Generell liegen die Deutschen häufiger wegen Erkrankungen der Wirbelsäule und des Rückens im Krankenhaus. Von 2007 bis 2015 stieg die Zahl der stationären Aufenthalte um 37 Prozent auf 611000 Fälle pro Jahr. Die regionalen Unterschiede sind beachtlich. Die Statistiker zählten bei 100.000 Menschen aus Düsseldorf oder Bonn im Jahr 2015 weniger als 500 Krankenhausaufenthalte wegen Rückenproblemen. In Hamm, Unna und im Hochsauerlandkreis waren es mehr als 1240. Die Bertelsmann-Stiftung bewertet diese Unterschiede oft als Ergebnis struktureller Defizite. Die Zahl der Krankenhausaufenthalte lasse sich verringern, wenn es mehr vertragsärztliche Anlaufstellen außerhalb der regulären Öffnungszeiten von Arztpraxen geben.

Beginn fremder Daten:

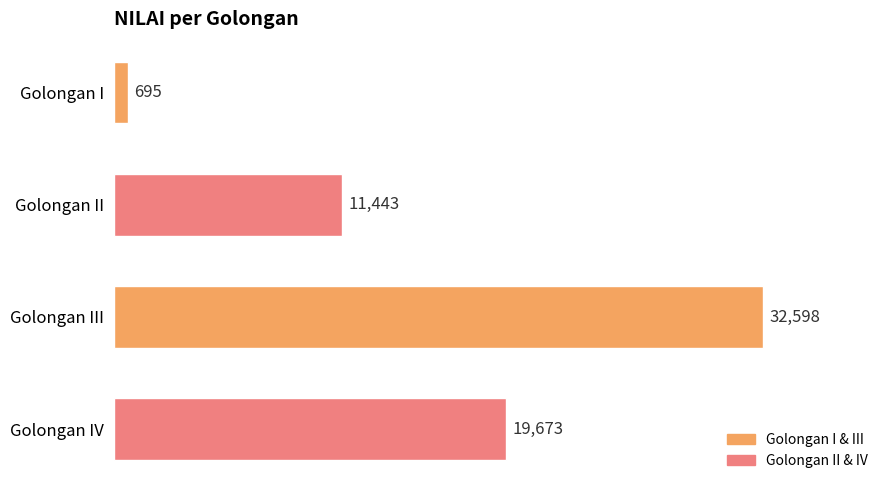

What is the ratio of the value at Golongan IV to the value at Golongan I?

28.3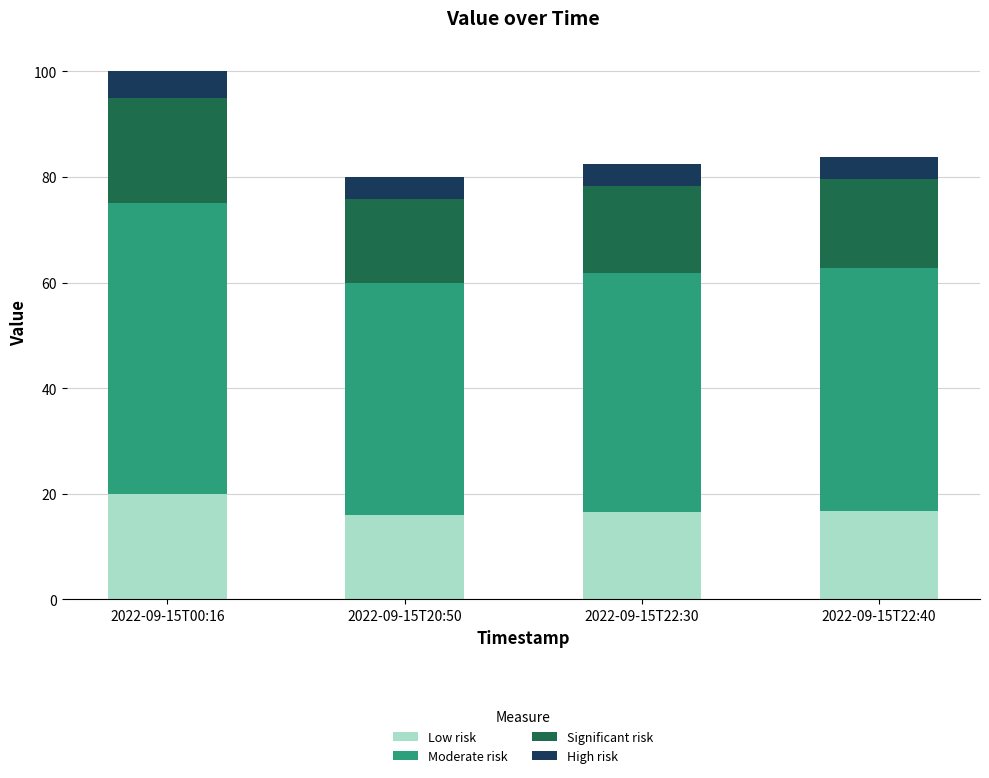

What is the total value across all series at 2022-09-15T22:40?

83.8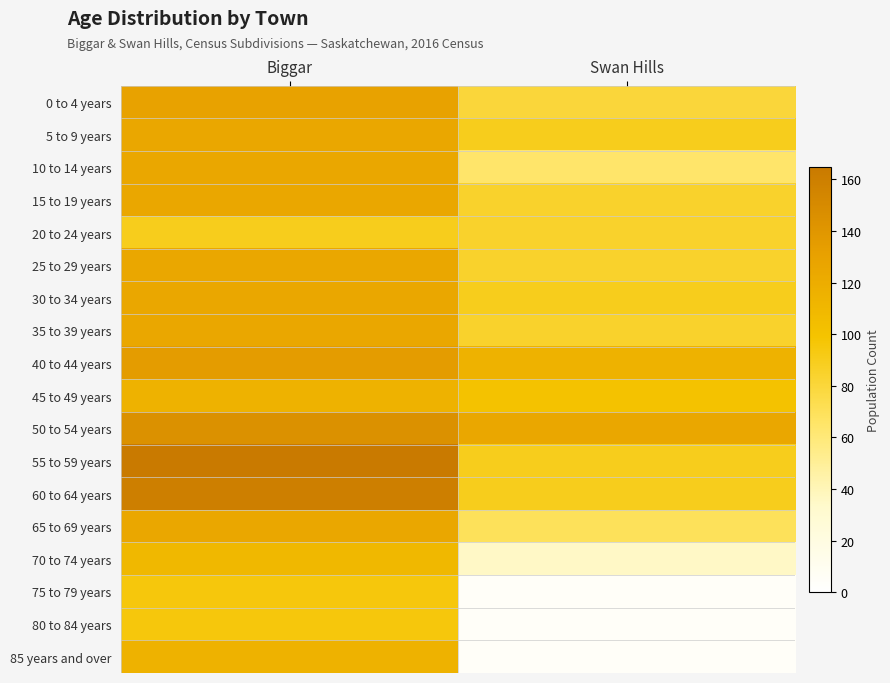

What is the maximum value shown in the chart?

165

Außerdem würden zu viele Patienten stationär in den Kliniken aufgenommen, die weder eine Wirbelsäulenoperation noch eine spezifische Schmerztherapie bekommen, heißt es in der Studie. Wenn es nur um die Diagnostik der Erkrankung geht, könne der Patient sich auch an einen ambulanten Facharzt wenden.